Kennen Sie das? Sie lesen einen Text. Sie verstehen die einzelnen Wörter, erkennen aber nicht, was der Text Ihnen sagen will. Die Botschaft des Textes dringt nicht bis zu Ihnen durch, bleibt verborgen oder zumindest diffus. Vielleicht schieben Sie die Schuld in solchen Momenten in Ihre eigenen Schuhe: Vermutlich sind Sie einfach zu abgelenkt. Oder zu müde. Oder zu wenig informiert. Oder alles zusammen.
Dabei geht vergessen, dass ein Text nie an sich verständlich ist. Er wird es erst, wenn er für die Leserinnen und Leser zugänglich ist. Und hier scheitern viele Texte: Sie gehen nicht von ihren Lesenden aus.
Von den Lesenden auszugehen heisst, aus deren Sicht zu schreiben. Das klingt soweit banal und bedeutet: Sind die Lesenden abgelenkt, müde und weniger informiert? Dann schreiben Sie für abgelenkte, müde und weniger informierte Lesende.
Das Stichwort heisst: adressantenorientieres Schreiben. Aber wie geht das genau?
Beim Lesen suchen wir fortlaufend nach bekannten Mustern. Wir bilden Annahmen über den Sinn des Textes. Ist ein Text adressatenorientiert formuliert, bedient er diese Muster der Lesenden bestmöglich.
Unser Kurzzeitgedächtnis ist in der Lage, ungefähr sieben Informationseinheiten wahrzunehmen. Machen Sie selbst den Test: Wie viele Zahlen können Sie sich kurzzeitig merken, wenn Sie die folgende Zahlenreihe einmal von links nach rechts lesen?
4-8-1-3-0-7-2-8-5-3-8-1-9-6-3-7-2-1-9-3
Meistens sind es mehr oder weniger sieben Zahlen.
Sobald wir Muster bilden können, schaut es ganz anders aus:
1-2-3-4-5-6-7-8-9-10-11-12-13-14-15-16-17-18-19-20
Siehe da: Sie haben sofort alle zwanzig Informationseinheiten erkannt, weil Sie schnell die Zahlenreihe als Muster erkannt haben.
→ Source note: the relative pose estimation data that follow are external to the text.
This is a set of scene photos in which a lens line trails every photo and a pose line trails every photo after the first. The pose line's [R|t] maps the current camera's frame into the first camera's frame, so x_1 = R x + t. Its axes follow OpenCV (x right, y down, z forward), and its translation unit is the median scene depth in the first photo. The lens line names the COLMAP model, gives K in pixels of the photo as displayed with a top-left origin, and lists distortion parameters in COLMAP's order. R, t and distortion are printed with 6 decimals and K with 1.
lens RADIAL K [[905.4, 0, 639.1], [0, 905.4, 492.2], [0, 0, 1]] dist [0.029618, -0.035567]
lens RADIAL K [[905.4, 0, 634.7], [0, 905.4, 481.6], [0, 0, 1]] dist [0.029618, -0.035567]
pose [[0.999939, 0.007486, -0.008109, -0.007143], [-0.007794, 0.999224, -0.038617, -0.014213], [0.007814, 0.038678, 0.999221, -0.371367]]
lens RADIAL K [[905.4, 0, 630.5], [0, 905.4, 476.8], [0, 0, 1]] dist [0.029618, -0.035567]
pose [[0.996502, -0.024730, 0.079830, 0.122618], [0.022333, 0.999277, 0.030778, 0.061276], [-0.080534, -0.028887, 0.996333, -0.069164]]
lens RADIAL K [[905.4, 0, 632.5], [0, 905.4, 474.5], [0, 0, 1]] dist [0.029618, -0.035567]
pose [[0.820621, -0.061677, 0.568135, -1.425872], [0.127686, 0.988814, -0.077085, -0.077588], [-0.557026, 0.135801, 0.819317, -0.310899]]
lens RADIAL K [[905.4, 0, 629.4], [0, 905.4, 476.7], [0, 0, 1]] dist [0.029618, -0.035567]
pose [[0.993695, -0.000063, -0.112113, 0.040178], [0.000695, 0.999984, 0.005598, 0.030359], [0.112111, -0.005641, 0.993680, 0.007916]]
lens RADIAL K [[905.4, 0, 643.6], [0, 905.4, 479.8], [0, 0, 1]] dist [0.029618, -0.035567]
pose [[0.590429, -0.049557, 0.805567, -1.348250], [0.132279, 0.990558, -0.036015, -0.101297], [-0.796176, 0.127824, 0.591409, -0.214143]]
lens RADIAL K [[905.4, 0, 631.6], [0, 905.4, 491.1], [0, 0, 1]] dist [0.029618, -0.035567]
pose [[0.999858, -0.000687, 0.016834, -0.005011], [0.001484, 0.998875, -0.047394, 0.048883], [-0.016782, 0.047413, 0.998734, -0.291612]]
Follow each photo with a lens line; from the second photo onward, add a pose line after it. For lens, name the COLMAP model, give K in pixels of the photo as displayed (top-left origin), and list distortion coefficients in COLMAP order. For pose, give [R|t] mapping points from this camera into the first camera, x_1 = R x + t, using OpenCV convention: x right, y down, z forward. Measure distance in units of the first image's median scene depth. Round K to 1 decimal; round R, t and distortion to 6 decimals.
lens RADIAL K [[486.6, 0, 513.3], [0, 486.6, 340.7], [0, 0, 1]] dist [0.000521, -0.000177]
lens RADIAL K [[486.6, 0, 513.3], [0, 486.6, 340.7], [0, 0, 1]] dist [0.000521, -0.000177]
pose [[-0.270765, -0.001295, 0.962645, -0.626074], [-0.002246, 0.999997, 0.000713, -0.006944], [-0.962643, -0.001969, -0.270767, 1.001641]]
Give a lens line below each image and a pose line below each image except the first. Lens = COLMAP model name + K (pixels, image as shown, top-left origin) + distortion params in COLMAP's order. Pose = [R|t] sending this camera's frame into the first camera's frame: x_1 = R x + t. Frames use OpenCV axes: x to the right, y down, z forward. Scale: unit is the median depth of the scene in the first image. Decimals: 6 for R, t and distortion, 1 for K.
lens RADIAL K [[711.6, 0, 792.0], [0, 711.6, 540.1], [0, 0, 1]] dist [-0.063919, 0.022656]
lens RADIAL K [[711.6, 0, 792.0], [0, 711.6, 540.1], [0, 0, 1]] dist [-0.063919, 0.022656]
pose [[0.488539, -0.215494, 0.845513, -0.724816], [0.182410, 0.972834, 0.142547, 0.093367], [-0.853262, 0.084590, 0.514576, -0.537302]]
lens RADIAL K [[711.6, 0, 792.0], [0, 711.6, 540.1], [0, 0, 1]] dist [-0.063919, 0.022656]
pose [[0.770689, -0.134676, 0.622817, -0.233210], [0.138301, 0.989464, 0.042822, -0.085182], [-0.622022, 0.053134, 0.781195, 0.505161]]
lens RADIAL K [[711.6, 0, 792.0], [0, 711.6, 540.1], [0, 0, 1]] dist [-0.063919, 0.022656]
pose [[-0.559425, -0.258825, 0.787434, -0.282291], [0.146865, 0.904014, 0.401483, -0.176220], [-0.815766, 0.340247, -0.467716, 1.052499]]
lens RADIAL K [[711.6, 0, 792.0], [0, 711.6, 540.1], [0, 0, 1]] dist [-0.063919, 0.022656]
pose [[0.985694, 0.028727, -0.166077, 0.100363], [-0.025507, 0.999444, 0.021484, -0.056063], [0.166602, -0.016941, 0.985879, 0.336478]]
«Ein Text, der sich mit-teilt, der also die in ihm enthaltenen Botschaften mit seinen Leserinnen und Lesern teilt.»
Was hilft uns, Muster im Text besser zu erkennen? Es sind die drei Merkmale der sprachlichen Verständlichkeit und diese sind gut erforscht:
Erstens: Der Text soll lesefreundlich sein. Das heisst: Die Lesenden müssen keine sprachlichen Hindernisse überwinden. Das gelingt durch kurze und aktive Sätze mit vielen Verben und wenig Nominalstil. Nominalwas? Das ist der da: «Das Ziel der Förderung der Gesundheit unserer Mitarbeitenden hat hohe Priorität.» Lesefreude? Fehlanzeige. Besser so: «Wir fördern die Gesundheit unserer Mitarbeitenden. Dieses Ziel hat für uns hohe Priorität.»
Zweitens: Der Text soll logisch und präzise sein. Das gelingt durch einfachen Satzbau: Subjekt, Prädikat, Objekt. Das Verb steht vorne im Satz und nicht erst am Satzende. Dafür sind Ihnen nicht nur Dolmetscherinnen und Dolmetscher dankbar. Und: Klare, kurze Absätze mit einem Hauptgedanken pro Absatz gliedern einen Text sinnvoll.
Drittens: Der Text soll reizvoll sein. Schliesslich ist die Zeit der Lesenden ein kostbares Gut. Anreiz entsteht, wenn unnötiger Wortballast, Wortungetüme und Fremdwörter wegfallen. Saugen Sie dem Text das Fett ab.
So kann im besten Fall gelingen, was Kommunikation von seiner Wortbedeutung her ist: Ein Text, der sich mit-teilt, der also die in ihm enthaltenen Botschaften mit seinen Leserinnen und Lesern teilt.
Egal wie abgelenkt, müde oder desinformiert diese sind.